Un llamado me arranca de la monotonía que me envolvía casi en un transe hipnótico.
Del otro lado se escucha una voz, entre cortada. No puedo entenderla por más que hago el esfuerzo. Finalmente ser corta la comunicación. Cuando veo la hora me doy cuenta de que es hora de marcharme. Otro día de trabajo cumplido. No recuerdo haber atendido ninguna asistencia siquiera. Los días se me escurren entre los dedos de la mano como la arena de un viejo reloj. Junto mis cosas. Y me dirijo al lobby del piso 6. Llamo al ascensor. Piso 13. Bajando. Como siempre. Se abren las puertas y allí esta. Mi viejo amigo, el ascensor de servicio. Con sus luces defectuosas, prendiéndose y apagándose. Espero a que las puertas se cierren, para volver a llamarlo y tengo la sensación de que se niega a marcharse sin mí. Al cabo de unos instantes, que parecieron eternos, el ascensor de servicio finalmente parece entender mi indirecta silenciosa. Cierra sus puertas y se marcha.
Exactamente una hora mas tarde, estoy en mi casa. Cuando llego, la casa estaba vacía. Ni Abril, ni los chicos están allí. Están si, los restos de su presencia. Platos sucios, ropa tirada. Las camas deshechas. Una imagen que lejos de molestarme, me llena por dentro. Como cada mañana, con toda la dedicación y paciencia del mundo, me dedico a poner la casa en orden. Un hábito que me quedo luego de meses de estar sin trabajar. Abril jamás me había reclamado nada, pero yo sentía que era lo menos que podía hacer para compensar el ser un lastre para ella.
Dos horas después, todo esta en orden y todo sigue igual. Me siento frente a la computadora y, como todos los días, intento escribir. Avanzar con la novela. El problema no es escribir. El problema era la cohesión entre lo escrito un día y lo que escribo al día siguiente. Estoy atrapado en un círculo infernal de las primeras 15, 20 páginas. Escribo. Las releo y las odio. Entonces las tiro y vuelvo a empezar de nuevo. 15, 20 páginas más. Un nuevo comienzo. El mismo final.
Luego de varias horas del inútil e impiadoso ejercicio infernal, me vencía el sueño.
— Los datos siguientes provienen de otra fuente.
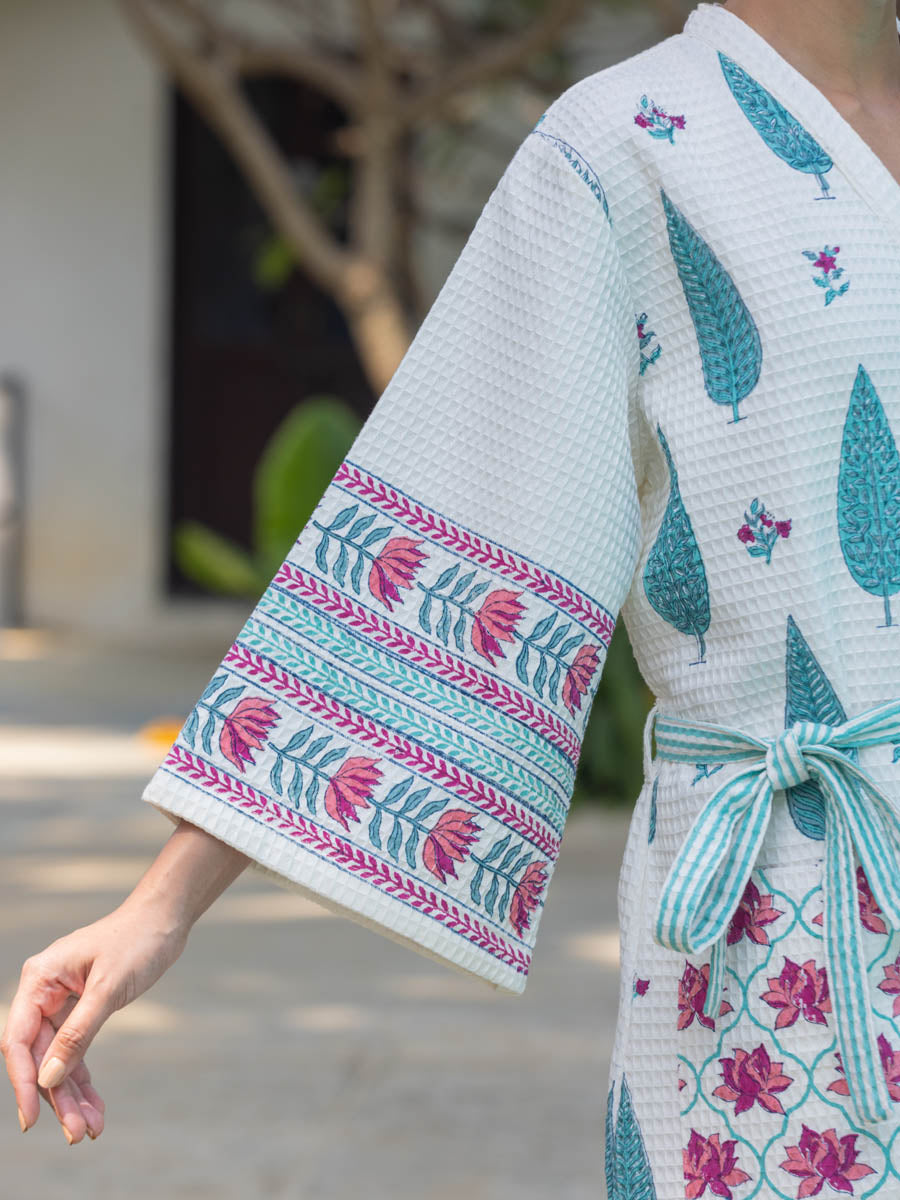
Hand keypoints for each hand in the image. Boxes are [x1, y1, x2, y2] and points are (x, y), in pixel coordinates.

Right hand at [1, 899, 187, 1143]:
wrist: (165, 919)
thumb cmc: (137, 941)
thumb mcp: (109, 988)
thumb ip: (77, 1033)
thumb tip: (49, 1079)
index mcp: (40, 978)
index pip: (18, 1040)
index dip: (22, 1082)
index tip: (31, 1119)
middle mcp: (44, 992)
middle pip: (40, 1057)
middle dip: (57, 1097)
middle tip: (77, 1134)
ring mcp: (62, 1003)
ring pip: (58, 1060)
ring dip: (72, 1096)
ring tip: (90, 1130)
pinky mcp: (82, 1010)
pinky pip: (76, 1052)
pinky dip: (85, 1081)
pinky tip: (95, 1109)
Para entonces, solo faltaban unas horas para que volvieran Abril y los chicos. ¡Dios, pareciera que no los veo desde hace tanto! Tengo que mantenerme despierto. Pero estoy tan cansado. ¿Pero si me recuesto y me quedo dormido? Solo una hora. Dos como mucho. Cuando llegue Abril me levanto. Tenemos que hablar. Quiero abrazarla. Ver a los chicos. Tal vez podríamos cenar todos juntos. Solo un rato nada más. Solo un poco, para descansar los ojos. Estoy tan cansado. No puedo entender porque. Me recuesto y me quedo dormido. El mundo a mi alrededor avanza impiadoso, ignorándome por completo.
3.
Los días que pasaron se volvieron tan parecidos entre si me es difícil distinguirlos unos de otros. Un llamado me despierta. Atiendo y una voz entre cortada, lejana, intenta decirme algo. No puedo entender que. Se corta la comunicación. Veo la hora y descubro que es la hora de irme. Junto mis cosas para irme.
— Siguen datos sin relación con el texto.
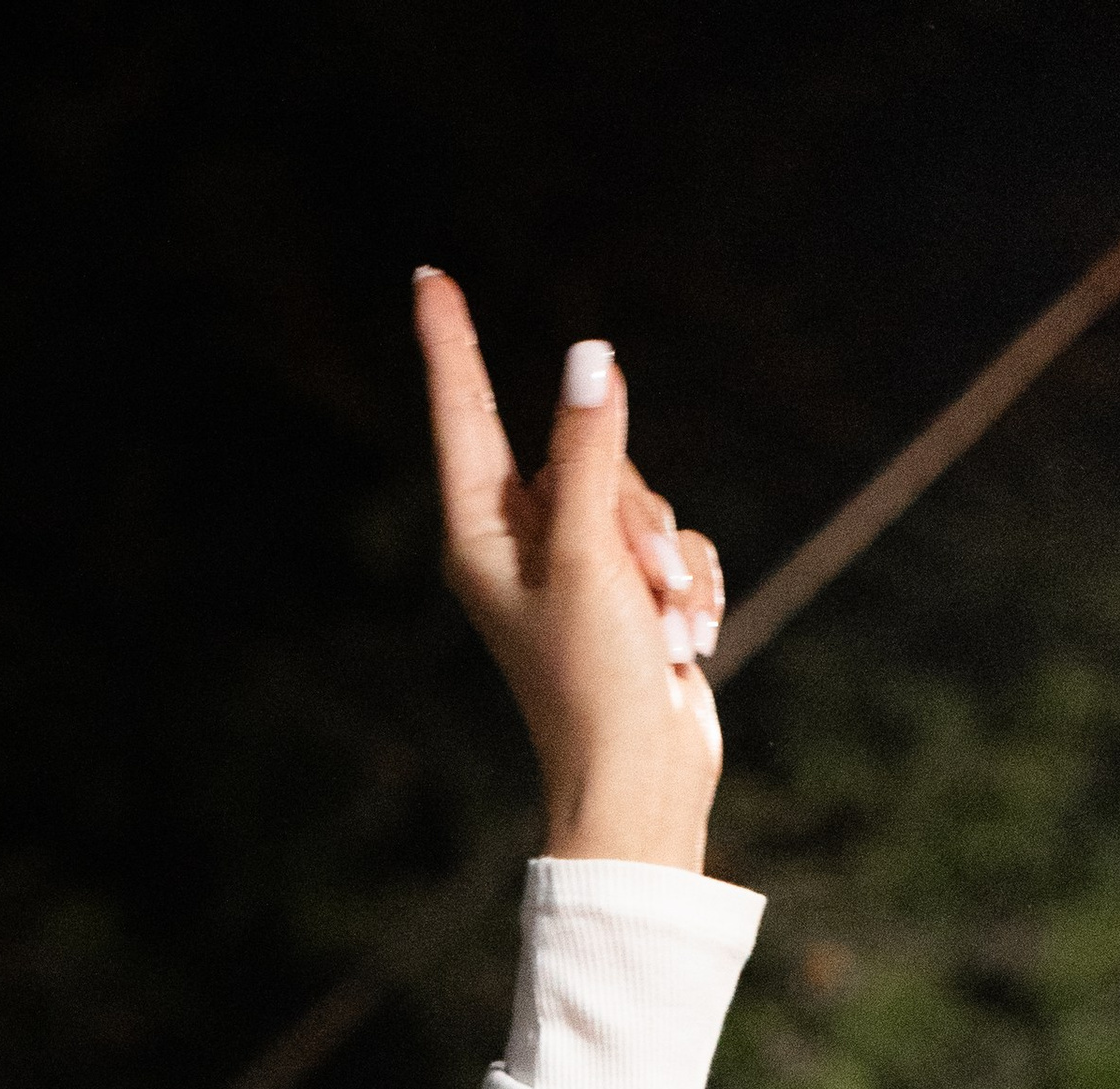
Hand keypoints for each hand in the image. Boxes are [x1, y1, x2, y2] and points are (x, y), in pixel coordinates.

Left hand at [413, 268, 721, 871]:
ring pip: (643, 497)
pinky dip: (691, 587)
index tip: (427, 276)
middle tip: (644, 588)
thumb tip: (590, 360)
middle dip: (636, 512)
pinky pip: (677, 544)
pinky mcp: (629, 593)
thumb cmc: (592, 681)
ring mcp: (579, 569)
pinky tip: (685, 643)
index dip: (452, 344)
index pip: (467, 415)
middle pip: (590, 453)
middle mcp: (524, 545)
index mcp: (482, 536)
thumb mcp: (590, 555)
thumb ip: (590, 452)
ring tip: (665, 632)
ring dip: (669, 560)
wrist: (639, 780)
No tengo prisa alguna por volver a casa. No hay nadie allí. Ya no esta mi mujer en la cama cuando me levanto todos los días a las 02:20. No se que paso. Simplemente dejo de estar allí. Cuando vuelvo a casa, no hay rastros de ella. Tampoco hay rastro de los chicos. No hay rastros de vida alguna en ese lugar al que llamo casa. Ni siquiera de mí.
Llego al lobby y llamo al ascensor. Piso 13. Bajando. Cuando finalmente llega, no podía ser otro que el ascensor de servicio. Es tan apropiado que me arranca una sonrisa. Estoy demasiado cansado como para seguir discutiendo con mi destino. Soy como un cascaron vació. Un muñeco sin rumbo que es llevado, sin remedio, atrapado en la corriente. Un suicida que se entrego, voluntariamente, a este sonámbulo sueño complaciente y mediocre sin pies ni cabeza. Hasta que finalmente, como las olas que van curtiendo la costa de una playa. Me fui borrando, poco a poco.
Al entrar en el ascensor noto que este no tiene botones. No los necesito, en verdad. Sabe bien a donde voy. Suspiro entregado mientras sus puertas metálicas me abrazan y me llevan. Bajando.